IL PESCATORE E LO SCHELETRO PIRATA
C’era una volta un pescatore di Sturla che andava sempre a pescare sulle coste del Mar Ligure.
Aveva sentito dire da alcuni suoi compagni che, sotto un gruppo di scogli a forma di semicerchio, in profondità, c’era un forziere che conteneva ricchezze inestimabili.
Allora, la sera stessa, s’immerse con l’attrezzatura da subacqueo.
Arrivato nel punto indicato dalla mappa che si era portato per orientarsi, vide un luccichio di tanti colori vicino ad un corallo. Da lì uscì uno scheletro che lo raggiunse e gli disse che il forziere era suo perché era un pirata. Aggiunse che, quando la sua nave era affondata nella tempesta, era riuscito a mettere in salvo il tesoro, che ora però si trovava in pericolo per l’arrivo imminente di un vortice. Chiese quindi al pescatore di aiutarlo a salvare il forziere. Il pescatore accettò e, proprio in quel momento, arrivò una terribile tempesta. I due riuscirono ad afferrare la cassa in tempo ed a portarla in superficie. Quando il mare si calmò, il pescatore e lo scheletro diventarono amici e si ringraziarono a vicenda. Lo scheletro diede un po’ di tesoro al pescatore e così quest’ultimo ebbe una ricompensa per l’aiuto offerto.
Alessio Rota

UN PESCATORE SUPER
C'era una volta un bambino molto abile nella pesca che viveva nel piccolo  quartiere genovese di Sturla, affacciato  sul Mar Ligure. Mario, così si chiamava, era  molto  gentile  e  autonomo,  ma per sfortuna povero. I suoi genitori lo avevano  abbandonato  in un orfanotrofio.

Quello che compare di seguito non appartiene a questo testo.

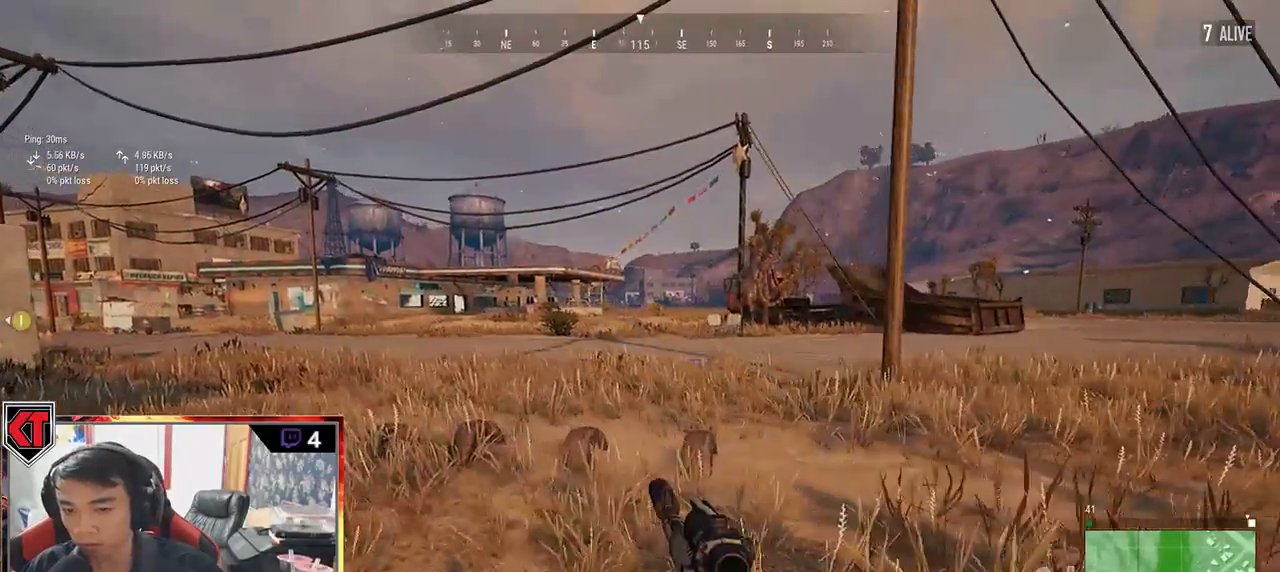
{"keys": ["a"], "mouse": ["right"], "events": [[150, "w", "up"], [467, "mouse_right", "down"]]}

Un giorno  mentre pescava gli comparve  davanti un pesciolino  parlante   a cui raccontò il suo  triste passato. Il pesciolino, dopo averlo ascoltato con attenzione, gli disse che sarebbe diventato un pescatore bravissimo, uno tra i migliori del mondo.
Quando compì diciassette anni Mario trovò la sua prima fidanzata e dopo tre anni la sposò. I due organizzarono il viaggio di nozze in un bellissimo posto, ovviamente vicino al mare, dove il giovane catturò il pesce più grande che avesse mai visto. Quando tornarono a Sturla ci fu un momento di crisi, il ragazzo allora inventò la pesca in barca. Il giorno dopo la provò e, per fortuna, funzionò.  

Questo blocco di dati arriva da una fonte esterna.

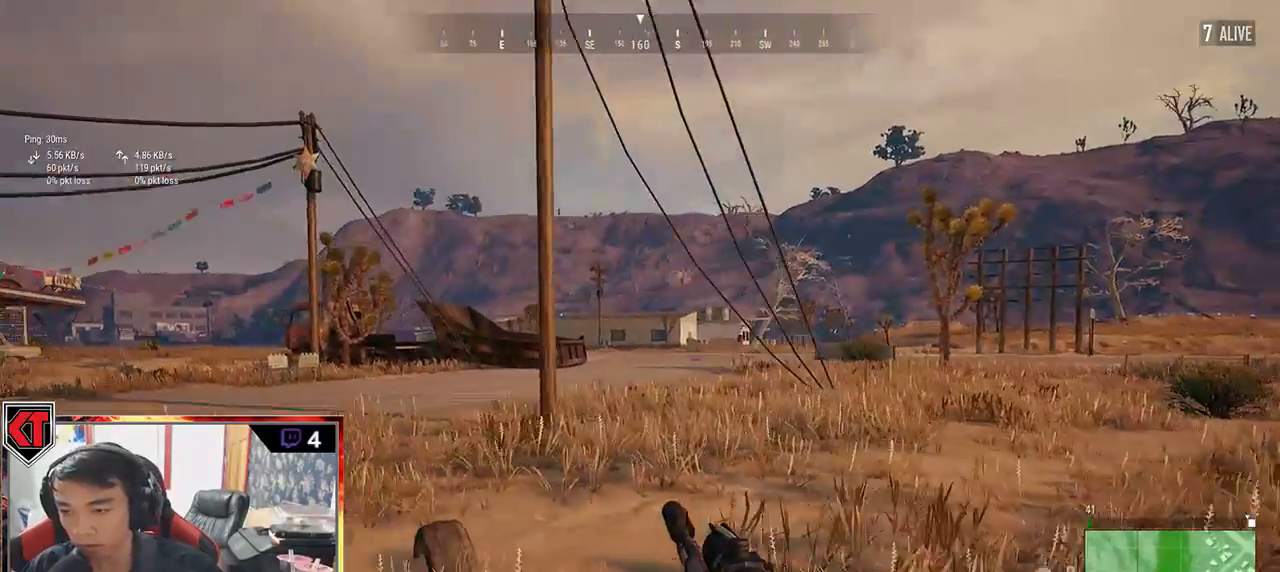
{"keys": ["a", "q"], "mouse": [], "events": [[67, "mouse_right", "up"], [367, "q", "down"]]}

A quarant’anni partecipò al campionato mondiale di pesca  e lo vinse.
Quando prese la coppa in mano pensò con gratitudine a quel pesciolino a cui aveva raccontato la sua vita.
Hani Yousra e Francesco Maggi



IL PESCATORE EGOISTA
C’era una volta un pescatore di Sturla la cui casa si affacciava sul Mar Ligure. Era una brava persona, amava la sua famiglia ed era onesto con i suoi colleghi.

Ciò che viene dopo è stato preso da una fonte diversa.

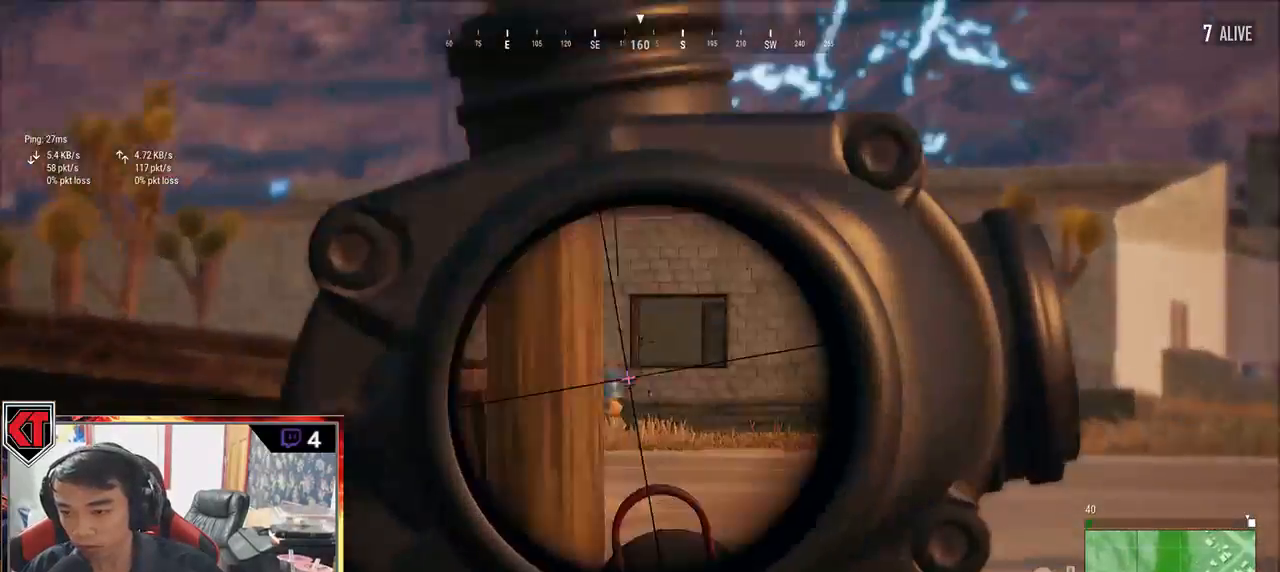
{"keys": [], "mouse": [], "events": [[50, "a", "up"], [50, "q", "up"], [133, "d", "down"], [300, "d", "up"]]}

Tante volte però aveva sfidato il mare: spesso era uscito a pescare nelle tempeste più violente e in molte occasioni aveva preso più del necessario, depredando di risorse per lui superflue, un generoso alleato.
Il mare si voleva vendicare  di questo oltraggio dandogli una lezione.
Un giorno il figlio lo volle accompagnare e quando furono al largo si scatenò una tempesta violentissima: preoccupato per l’incolumità del figlio cercò di convincerlo a tornare indietro, ma il ragazzo che, come il padre non aveva paura e rispetto per le forze della natura, insistette per proseguire. Presto si alzò un’ onda altissima che li travolse riducendo in pezzi la barca: il pescatore perse i sensi e si risvegliò aggrappato al relitto. Il figlio era scomparso, disperato il pescatore inizio a nuotare in cerca del ragazzo,si immerse molte volte invano. Fino a che non si scontrò contro una parete trasparente. Molte volte colpì la parete con i pugni alla fine si aprì una porticina, il pescatore si ritrovò in una città  sommersa, gli venne incontro un vecchio possente che si presentò come sindaco di Tirrenia e Governatore del Mar Ligure. Il pescatore gli chiese se avesse visto il figlio. Il vecchio gli disse che non solo aveva visto il ragazzo ma che l’aveva imprigionato per dare una lezione al padre poco riconoscente nei confronti del mare. Il pescatore capì di avere agito troppo spesso in modo egoista, chiese perdono al governatore e fu lasciato tornare a casa con suo figlio.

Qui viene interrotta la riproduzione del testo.